March 11, 2007 at 5:09 am |

I think it might make more sense if we’re dealing with hypergraphs? Here’s what I have now…

“For all n and k >=1, and all finite sets of colors C, there is a M such that for all graphs X of size at least M and all colorings f that assign k edges in X to a color in C, there is a subgraph H of size at least n in X such that all k-sized subgraphs of H have the same coloring.”

The coloring doesn’t make much sense unless we can assign each edge multiple colorings…

March 11, 2007 at 12:26 pm |

Also, why can we take k >= 2n+1? I thought we had to prove this for ANY k and ANY n.

March 11, 2007 at 3:16 pm |

Regarding why we can take k >= 2n+1: I think if we proved that there is a set H in N^[k] of diagonal indiscernibles, then a subset of H also works.

March 12, 2007 at 6:42 am |

Hi. Sorry for not having seen these before. Hmm… In the hint I want 2n+1 to be the size of the tuples the coloring is defined on and k+n (or w) to be the size of the homogeneous object. So: the superindex indicates the sizes of the tuples being colored, the number in parentheses indicates the size of the (min)-homogeneous object. The switch was an unfortunate typo on Definition 1.9.
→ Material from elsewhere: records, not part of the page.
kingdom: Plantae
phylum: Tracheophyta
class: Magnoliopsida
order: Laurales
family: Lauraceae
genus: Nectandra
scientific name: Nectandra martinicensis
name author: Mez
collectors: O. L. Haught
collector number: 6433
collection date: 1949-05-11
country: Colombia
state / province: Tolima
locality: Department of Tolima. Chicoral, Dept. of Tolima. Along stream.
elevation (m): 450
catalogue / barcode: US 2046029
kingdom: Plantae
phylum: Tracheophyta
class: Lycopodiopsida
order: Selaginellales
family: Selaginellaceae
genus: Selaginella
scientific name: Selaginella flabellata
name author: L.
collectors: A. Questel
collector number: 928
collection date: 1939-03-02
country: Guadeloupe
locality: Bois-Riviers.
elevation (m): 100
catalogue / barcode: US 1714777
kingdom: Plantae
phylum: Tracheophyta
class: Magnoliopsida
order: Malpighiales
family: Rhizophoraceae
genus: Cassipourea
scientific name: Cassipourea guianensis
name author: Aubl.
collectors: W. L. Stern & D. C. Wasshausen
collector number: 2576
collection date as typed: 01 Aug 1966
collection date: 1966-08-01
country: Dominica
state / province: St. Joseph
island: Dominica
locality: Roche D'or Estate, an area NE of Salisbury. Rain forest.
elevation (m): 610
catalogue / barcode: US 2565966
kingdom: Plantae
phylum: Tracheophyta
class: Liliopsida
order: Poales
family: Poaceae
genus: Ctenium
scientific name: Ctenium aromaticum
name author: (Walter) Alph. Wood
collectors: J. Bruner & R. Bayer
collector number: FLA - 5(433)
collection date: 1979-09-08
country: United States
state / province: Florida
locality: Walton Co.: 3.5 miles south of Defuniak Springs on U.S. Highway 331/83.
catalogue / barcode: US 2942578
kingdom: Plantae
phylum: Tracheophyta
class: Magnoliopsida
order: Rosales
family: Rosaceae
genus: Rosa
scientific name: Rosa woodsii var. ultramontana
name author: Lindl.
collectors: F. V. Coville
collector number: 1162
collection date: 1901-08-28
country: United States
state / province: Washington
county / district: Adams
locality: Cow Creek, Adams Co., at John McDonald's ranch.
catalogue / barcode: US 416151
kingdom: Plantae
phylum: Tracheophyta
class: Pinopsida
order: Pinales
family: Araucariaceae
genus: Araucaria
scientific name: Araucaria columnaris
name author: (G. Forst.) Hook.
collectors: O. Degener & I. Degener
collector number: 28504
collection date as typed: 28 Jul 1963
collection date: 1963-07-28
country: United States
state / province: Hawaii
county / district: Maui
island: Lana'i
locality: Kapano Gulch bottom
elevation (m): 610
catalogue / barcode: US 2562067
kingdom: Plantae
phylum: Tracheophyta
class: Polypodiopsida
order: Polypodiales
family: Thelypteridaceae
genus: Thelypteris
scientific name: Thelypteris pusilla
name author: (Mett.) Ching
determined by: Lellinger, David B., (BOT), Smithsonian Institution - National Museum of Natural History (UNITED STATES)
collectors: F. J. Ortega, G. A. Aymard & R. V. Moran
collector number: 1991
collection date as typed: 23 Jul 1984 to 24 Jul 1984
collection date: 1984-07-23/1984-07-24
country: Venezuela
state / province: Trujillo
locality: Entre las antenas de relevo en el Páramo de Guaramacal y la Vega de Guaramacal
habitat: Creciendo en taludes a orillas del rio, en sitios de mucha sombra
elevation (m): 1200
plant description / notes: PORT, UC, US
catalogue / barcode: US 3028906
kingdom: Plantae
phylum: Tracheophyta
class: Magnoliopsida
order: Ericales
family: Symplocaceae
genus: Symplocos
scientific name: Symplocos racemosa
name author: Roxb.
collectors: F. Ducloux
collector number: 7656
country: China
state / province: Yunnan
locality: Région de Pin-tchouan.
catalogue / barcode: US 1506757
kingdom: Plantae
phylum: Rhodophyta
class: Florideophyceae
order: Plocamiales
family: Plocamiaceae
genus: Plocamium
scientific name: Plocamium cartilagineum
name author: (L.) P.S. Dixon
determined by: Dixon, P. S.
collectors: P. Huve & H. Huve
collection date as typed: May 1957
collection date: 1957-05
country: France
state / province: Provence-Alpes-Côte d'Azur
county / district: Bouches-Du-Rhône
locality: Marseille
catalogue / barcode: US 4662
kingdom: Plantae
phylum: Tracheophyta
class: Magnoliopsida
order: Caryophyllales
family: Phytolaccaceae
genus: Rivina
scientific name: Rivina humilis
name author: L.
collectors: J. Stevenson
Let’s see… Ramsey: Let’s say a k-hypergraph is a set A together with a relation on k-subsets of A (k-edges). So a (non-directed) graph (without loops) is just a 2-hypergraph. Is this the usual notation? The size of such a beast is the number of vertices, |A|. It is complete iff each k-edge is in the relation. Then Ramsey’s result becomes: “For all n and k >=1, and all finite sets of colors C, there is an M such that given any coloring f that assigns to each k-edge of the complete k-hypergraph of size M a color in C there is a complete (sub)-k-hypergraph H of size at least n such that all its k-edges have the same coloring.”

For k=2 and 2 colors this can be said in an easier way: For all a there is b such that any (non-directed, without loops) graph in at least b vertices either contains a complete subgraph of size a or an empty subgraph of size a. (Empty meaning there are no edges between the vertices).

March 12, 2007 at 6:47 am |

“Also, why can we take k >= 2n+1? I thought we had to prove this for ANY k and ANY n.”

If we have a homogeneous (or min-homogeneous) set of size 20, then certainly we have one of size 4. So: If we prove that for all colorings of n-edges we obtain a (min)homogeneous object of size a+2n+1 then we have certainly obtained one of size at least a, so we may as well assume that a is at least 2n+1. Also using the same idea, given any number z we may as well assume that the least number in the homogeneous set is at least z, since it suffices to obtain a homogeneous set of size z+a to ensure we have a homogeneous set of size a whose least element is at least z.